__Collected data__.

——————————

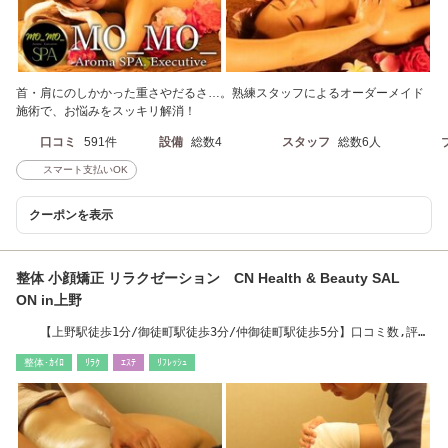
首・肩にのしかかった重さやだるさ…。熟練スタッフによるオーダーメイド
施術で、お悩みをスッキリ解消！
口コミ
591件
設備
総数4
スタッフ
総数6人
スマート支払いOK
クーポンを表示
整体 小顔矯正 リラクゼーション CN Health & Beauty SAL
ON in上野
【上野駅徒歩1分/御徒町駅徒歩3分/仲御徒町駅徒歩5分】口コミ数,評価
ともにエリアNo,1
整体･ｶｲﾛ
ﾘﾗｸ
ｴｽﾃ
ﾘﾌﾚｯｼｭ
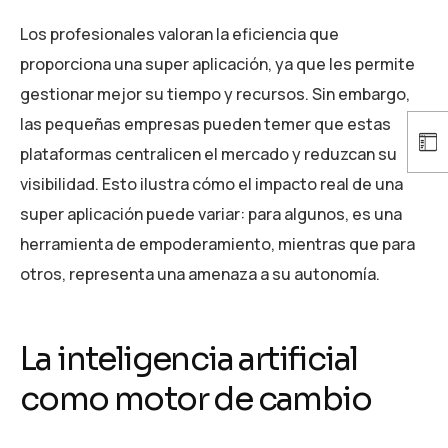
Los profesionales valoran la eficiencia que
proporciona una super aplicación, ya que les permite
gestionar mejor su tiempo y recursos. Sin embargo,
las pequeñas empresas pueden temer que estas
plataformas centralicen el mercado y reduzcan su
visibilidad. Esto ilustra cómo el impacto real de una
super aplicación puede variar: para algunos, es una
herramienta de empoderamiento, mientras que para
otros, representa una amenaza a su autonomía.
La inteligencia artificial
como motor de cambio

——————————

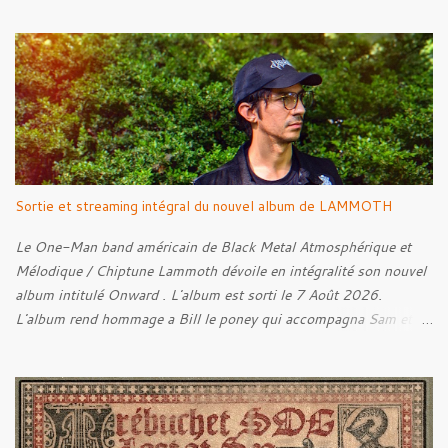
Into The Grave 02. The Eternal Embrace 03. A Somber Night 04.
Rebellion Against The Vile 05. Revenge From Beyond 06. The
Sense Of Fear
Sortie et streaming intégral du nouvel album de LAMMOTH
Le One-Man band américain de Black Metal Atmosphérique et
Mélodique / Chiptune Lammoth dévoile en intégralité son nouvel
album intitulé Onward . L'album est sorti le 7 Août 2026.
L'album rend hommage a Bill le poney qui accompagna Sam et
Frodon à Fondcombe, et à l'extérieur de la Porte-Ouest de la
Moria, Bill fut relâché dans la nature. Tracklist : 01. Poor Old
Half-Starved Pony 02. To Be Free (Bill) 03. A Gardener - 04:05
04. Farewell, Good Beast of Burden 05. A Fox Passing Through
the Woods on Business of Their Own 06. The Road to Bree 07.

——————————

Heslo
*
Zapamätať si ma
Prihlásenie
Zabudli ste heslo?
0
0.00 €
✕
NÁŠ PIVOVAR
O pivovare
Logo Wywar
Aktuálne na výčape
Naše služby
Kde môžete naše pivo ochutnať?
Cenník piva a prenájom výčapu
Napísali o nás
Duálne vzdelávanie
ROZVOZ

——————————

__To-do item__.
Can you arrange the lines from the one containing "Los profesionales valoran la eficiencia que" through the one containing "como motor de cambio" as a Markdown table with the columns No. and Line, numbering each row and leaving out any blank lines?

__Finished exercise__.
| No. | Line |
|---|---|
| 1 | Los profesionales valoran la eficiencia que |
| 2 | proporciona una super aplicación, ya que les permite |
| 3 | gestionar mejor su tiempo y recursos. Sin embargo, |
| 4 | las pequeñas empresas pueden temer que estas |
| 5 | plataformas centralicen el mercado y reduzcan su |
| 6 | visibilidad. Esto ilustra cómo el impacto real de una |
| 7 | super aplicación puede variar: para algunos, es una |
| 8 | herramienta de empoderamiento, mientras que para |
| 9 | otros, representa una amenaza a su autonomía. |
| 10 | La inteligencia artificial |
| 11 | como motor de cambio |